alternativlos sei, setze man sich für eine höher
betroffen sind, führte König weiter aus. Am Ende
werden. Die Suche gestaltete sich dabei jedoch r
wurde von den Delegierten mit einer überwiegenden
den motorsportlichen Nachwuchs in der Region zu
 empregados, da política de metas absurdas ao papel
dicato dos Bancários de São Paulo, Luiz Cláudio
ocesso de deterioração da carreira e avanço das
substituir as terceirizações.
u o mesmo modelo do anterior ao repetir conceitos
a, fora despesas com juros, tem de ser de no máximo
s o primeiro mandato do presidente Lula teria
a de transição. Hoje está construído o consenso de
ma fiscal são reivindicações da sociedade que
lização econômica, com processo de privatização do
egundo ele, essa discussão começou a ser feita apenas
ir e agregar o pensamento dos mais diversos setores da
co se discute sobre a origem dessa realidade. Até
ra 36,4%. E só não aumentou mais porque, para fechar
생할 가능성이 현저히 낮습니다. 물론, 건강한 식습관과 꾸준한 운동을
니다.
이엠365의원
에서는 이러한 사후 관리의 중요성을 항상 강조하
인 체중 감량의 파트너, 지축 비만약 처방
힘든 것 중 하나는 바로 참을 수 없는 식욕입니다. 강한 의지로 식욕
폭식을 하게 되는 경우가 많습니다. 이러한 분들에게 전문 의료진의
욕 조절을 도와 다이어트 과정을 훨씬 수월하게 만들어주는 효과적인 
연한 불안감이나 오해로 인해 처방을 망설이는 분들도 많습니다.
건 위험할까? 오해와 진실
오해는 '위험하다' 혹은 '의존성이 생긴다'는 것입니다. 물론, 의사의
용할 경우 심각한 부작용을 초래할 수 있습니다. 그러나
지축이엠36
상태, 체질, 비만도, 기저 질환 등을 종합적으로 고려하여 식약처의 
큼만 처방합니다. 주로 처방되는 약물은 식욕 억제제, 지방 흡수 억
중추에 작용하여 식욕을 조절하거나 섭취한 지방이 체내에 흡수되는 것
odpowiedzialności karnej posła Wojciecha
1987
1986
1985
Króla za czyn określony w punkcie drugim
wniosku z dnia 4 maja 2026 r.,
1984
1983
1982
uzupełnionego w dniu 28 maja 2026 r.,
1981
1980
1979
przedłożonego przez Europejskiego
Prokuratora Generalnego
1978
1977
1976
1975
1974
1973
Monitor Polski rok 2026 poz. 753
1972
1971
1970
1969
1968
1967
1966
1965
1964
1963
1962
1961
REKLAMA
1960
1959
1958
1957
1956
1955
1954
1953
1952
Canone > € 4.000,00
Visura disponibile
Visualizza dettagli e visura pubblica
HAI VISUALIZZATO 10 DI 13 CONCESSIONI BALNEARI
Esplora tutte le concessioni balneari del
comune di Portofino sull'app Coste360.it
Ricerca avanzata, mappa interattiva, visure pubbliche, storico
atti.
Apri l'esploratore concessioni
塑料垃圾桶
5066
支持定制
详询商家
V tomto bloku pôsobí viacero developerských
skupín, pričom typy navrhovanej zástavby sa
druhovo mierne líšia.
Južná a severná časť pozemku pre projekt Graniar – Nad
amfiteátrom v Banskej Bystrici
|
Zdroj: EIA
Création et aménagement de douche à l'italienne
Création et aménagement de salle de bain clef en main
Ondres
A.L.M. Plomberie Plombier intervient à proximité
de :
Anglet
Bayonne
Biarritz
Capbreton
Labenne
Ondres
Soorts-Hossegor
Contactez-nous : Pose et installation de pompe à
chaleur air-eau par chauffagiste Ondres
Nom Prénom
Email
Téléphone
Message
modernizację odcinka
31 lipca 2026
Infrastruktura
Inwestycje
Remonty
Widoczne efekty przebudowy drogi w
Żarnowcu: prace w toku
+ + + + +
### AIM OF THE EXERCISE
Output the records above precisely.

### EXERCISE SOLUTION
alternativlos sei, setze man sich für eine höher
betroffen sind, führte König weiter aus. Am Ende
werden. Die Suche gestaltete sich dabei jedoch r
wurde von den Delegierten mit einer überwiegenden
den motorsportlichen Nachwuchs in der Region zu
 empregados, da política de metas absurdas ao papel
dicato dos Bancários de São Paulo, Luiz Cláudio
ocesso de deterioração da carreira e avanço das
substituir as terceirizações.
u o mesmo modelo do anterior ao repetir conceitos
a, fora despesas com juros, tem de ser de no máximo
s o primeiro mandato do presidente Lula teria
a de transição. Hoje está construído o consenso de
ma fiscal são reivindicações da sociedade que
lização econômica, com processo de privatização do
egundo ele, essa discussão começou a ser feita apenas
ir e agregar o pensamento dos mais diversos setores da
co se discute sobre a origem dessa realidade. Até
ra 36,4%. E só não aumentou mais porque, para fechar
생할 가능성이 현저히 낮습니다. 물론, 건강한 식습관과 꾸준한 운동을
니다.
이엠365의원
에서는 이러한 사후 관리의 중요성을 항상 강조하
인 체중 감량의 파트너, 지축 비만약 처방
힘든 것 중 하나는 바로 참을 수 없는 식욕입니다. 강한 의지로 식욕
폭식을 하게 되는 경우가 많습니다. 이러한 분들에게 전문 의료진의
욕 조절을 도와 다이어트 과정을 훨씬 수월하게 만들어주는 효과적인 
연한 불안감이나 오해로 인해 처방을 망설이는 분들도 많습니다.
건 위험할까? 오해와 진실
오해는 '위험하다' 혹은 '의존성이 생긴다'는 것입니다. 물론, 의사의
용할 경우 심각한 부작용을 초래할 수 있습니다. 그러나
지축이엠36
상태, 체질, 비만도, 기저 질환 등을 종합적으로 고려하여 식약처의 
큼만 처방합니다. 주로 처방되는 약물은 식욕 억제제, 지방 흡수 억
중추에 작용하여 식욕을 조절하거나 섭취한 지방이 체내에 흡수되는 것
odpowiedzialności karnej posła Wojciecha
1987
1986
1985
Króla za czyn określony w punkcie drugim
wniosku z dnia 4 maja 2026 r.,
1984
1983
1982
uzupełnionego w dniu 28 maja 2026 r.,
1981
1980
1979
przedłożonego przez Europejskiego
Prokuratora Generalnego
1978
1977
1976
1975
1974
1973
Monitor Polski rok 2026 poz. 753
1972
1971
1970
1969
1968
1967
1966
1965
1964
1963
1962
1961
REKLAMA
1960
1959
1958
1957
1956
1955
1954
1953
1952
Canone > € 4.000,00
Visura disponibile
Visualizza dettagli e visura pubblica
HAI VISUALIZZATO 10 DI 13 CONCESSIONI BALNEARI
Esplora tutte le concessioni balneari del
comune di Portofino sull'app Coste360.it
Ricerca avanzata, mappa interattiva, visure pubbliche, storico
atti.
Apri l'esploratore concessioni
塑料垃圾桶
5066
支持定制
详询商家
V tomto bloku pôsobí viacero developerských
skupín, pričom typy navrhovanej zástavby sa
druhovo mierne líšia.
Južná a severná časť pozemku pre projekt Graniar – Nad
amfiteátrom v Banskej Bystrici
|
Zdroj: EIA
Création et aménagement de douche à l'italienne
Création et aménagement de salle de bain clef en main
Ondres
A.L.M. Plomberie Plombier intervient à proximité
de :
Anglet
Bayonne
Biarritz
Capbreton
Labenne
Ondres
Soorts-Hossegor
Contactez-nous : Pose et installation de pompe à
chaleur air-eau par chauffagiste Ondres
Nom Prénom
Email
Téléphone
Message
modernizację odcinka
31 lipca 2026
Infrastruktura
Inwestycje
Remonty
Widoczne efekty przebudowy drogi w
Żarnowcu: prace w toku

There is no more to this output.